Старик с длинным, седым и редким клинышком бороды, с руками, натруженными долгими годами труда на рисовых полях, с лицом, изборожденным морщинами и похожим на кору старого дерева, стоял перед солдатами.
— Вы — хорошие парни, — говорил он им, — вижу, что вы хорошие парни, только сломали вас, исковеркали вам душу чужие люди. Вы, наверное, зарабатываете неплохо. Верно, ребята?
— Ничего, отец, зарабатываем, — отозвалось сразу несколько солдат. г
I
— Но послушайте меня, старика. Получаете деньги, откладывайте на гроб, чтоб не наваливать потом тяжесть на плечи родителей. Откладывайте деньги и для своих семей. А то убьют или искалечат, кто поможет семьям?
— Что он там мелет, старый пень? — возмутился лейтенант. — А ну, прекрати, старик, свою подлую пропаганду! — крикнул лейтенант.
— Не надо на меня кричать, — спокойно произнес старик, — меня не испугаешь, у меня уже все страшное позади. Знаете, ребята, у меня было двое сыновей. Точно таких же парней, как вы. Хорошие были ребята. Взяли их в армию, а через несколько месяцев они погибли. И сейчас меня некому кормить. Вот посмотрите карточки моих ребят…
Солдаты потянулись к старику, некоторые явно сочувствовали ему.
— Вот вы, вижу, куда-то идете, кого-то убивать будете. А если ваши матери или отцы окажутся там, куда идете, что будете делать, стрелять?
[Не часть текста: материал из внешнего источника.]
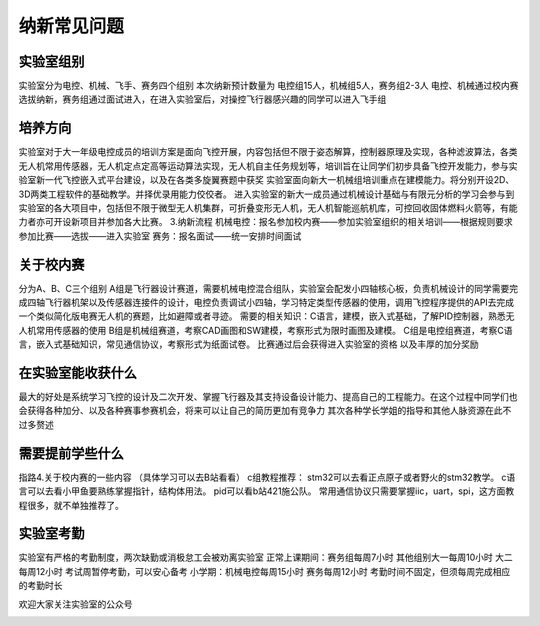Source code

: 纳新常见问题
===========

实验室组别
--------------

实验室分为电控、机械、飞手、赛务四个组别
本次纳新预计数量为 电控组15人，机械组5人，赛务组2-3人
电控、机械通过校内赛选拔纳新，赛务组通过面试进入，在进入实验室后，对操控飞行器感兴趣的同学可以进入飞手组

培养方向
--------------
实验室对于大一年级电控成员的培训方案是面向飞控开展，内容包括但不限于姿态解算，控制器原理及实现，各种滤波算法，各类无人机常用传感器，无人机定点定高等运动算法实现，无人机自主任务规划等，培训旨在让同学们初步具备飞控开发能力，参与实验室新一代飞控嵌入式平台建设，以及在各类多旋翼赛题中获奖
实验室面向新大一机械组培训重点在建模能力。将分别开设2D、3D两类工程软件的基础教学。并择优录用能力佼佼者。 进入实验室的新大一成员通过机械设计基础与有限元分析的学习会参与到实验室的各大项目中，包括但不限于微型无人机集群，可折叠变形无人机，无人机智能巡航机库，可控回收固体燃料火箭等，有能力者亦可开设新项目并参加各大比赛。
3.纳新流程
机械电控：报名参加校内赛——参加实验室组织的相关培训——根据规则要求参加比赛——选拔——进入实验室
赛务：报名面试——统一安排时间面试

关于校内赛
--------------

分为A、B、C三个组别
A组是飞行器设计赛道，需要机械电控混合组队，实验室会配发小四轴核心板，负责机械设计的同学需要完成四轴飞行器机架以及传感器连接件的设计，电控负责调试小四轴，学习特定类型传感器的使用，调用飞控程序提供的API去完成一个类似简化版电赛无人机的赛题，比如避障或者寻迹。 需要的相关知识：C语言，建模，嵌入式基础，了解PID控制器，熟悉无人机常用传感器的使用 
B组是机械组赛道，考察CAD画图和SW建模，考察形式为限时画图及建模。 
C组是电控组赛道，考察C语言，嵌入式基础知识，常见通信协议，考察形式为纸面试卷。
比赛通过后会获得进入实验室的资格 以及丰厚的加分奖励

在实验室能收获什么
--------------

最大的好处是系统学习飞控的设计及二次开发、掌握飞行器及其支持设备设计能力、提高自己的工程能力。在这个过程中同学们也会获得各种加分、以及各种赛事参赛机会，将来可以让自己的简历更加有竞争力
其次各种学长学姐的指导和其他人脉资源在此不过多赘述

需要提前学些什么
--------------

指路4.关于校内赛的一些内容  （具体学习可以去B站看看）
c组教程推荐： stm32可以去看正点原子或者野火的stm32教学。 c语言可以去看小甲鱼要熟练掌握指针，结构体用法。 pid可以看b站421施公队。 常用通信协议只需要掌握iic，uart，spi，这方面教程很多，就不单独推荐了。

实验室考勤
--------------

实验室有严格的考勤制度，两次缺勤或消极怠工会被劝离实验室
正常上课期间：赛务组每周7小时  其他组别大一每周10小时 大二每周12小时
考试周暂停考勤，可以安心备考
小学期：机械电控每周15小时 赛务每周12小时
考勤时间不固定，但须每周完成相应的考勤时长

欢迎大家关注实验室的公众号

.. image:: pic/weixin.jpg
   :align: center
Ребята, бросьте вы это дело, позорно это…
Он не успел договорить, как на него налетел майор Тхао:
— Ты что это болтаешь, старик? Кто тебя научил?
— Жизнь меня научила, начальник, кто же еще? Свои были вот такие ребята, а теперь один как перст. Кто вернет мне моих детей?
— Я тебе вот сейчас верну, — майор потянулся к кобуре пистолета, — я тебя научу разговаривать.
Солдаты зароптали.
— И вы с ним заодно? — заорал майор, и его лицо, покрытое шрамами, исказилось, стало безобразным.
— Оставьте его, ребята, — сказал старик, — он забыл, какая мать родила его, какой народ был вокруг пего. Но думайте, когда вам прикажут стрелять в людей, думайте, не в родную ли мать целитесь, не отца ли хотите…
Майор нервно выхватил пистолет и выпустил в старика несколько пуль. Тот ойкнул как-то жалобно и упал на землю, заливая ее кровью. Солдаты повскакали с земли, загалдели, зло глядя на майора, а тот, насупившись, бросил солдатам в лицо:
— Убью! Прихвостни Вьетконга! Выродки! Молчать!
Капитан Джерри Торн, сдвинув на затылок каску,
смотрел с отвращением на все происходящее.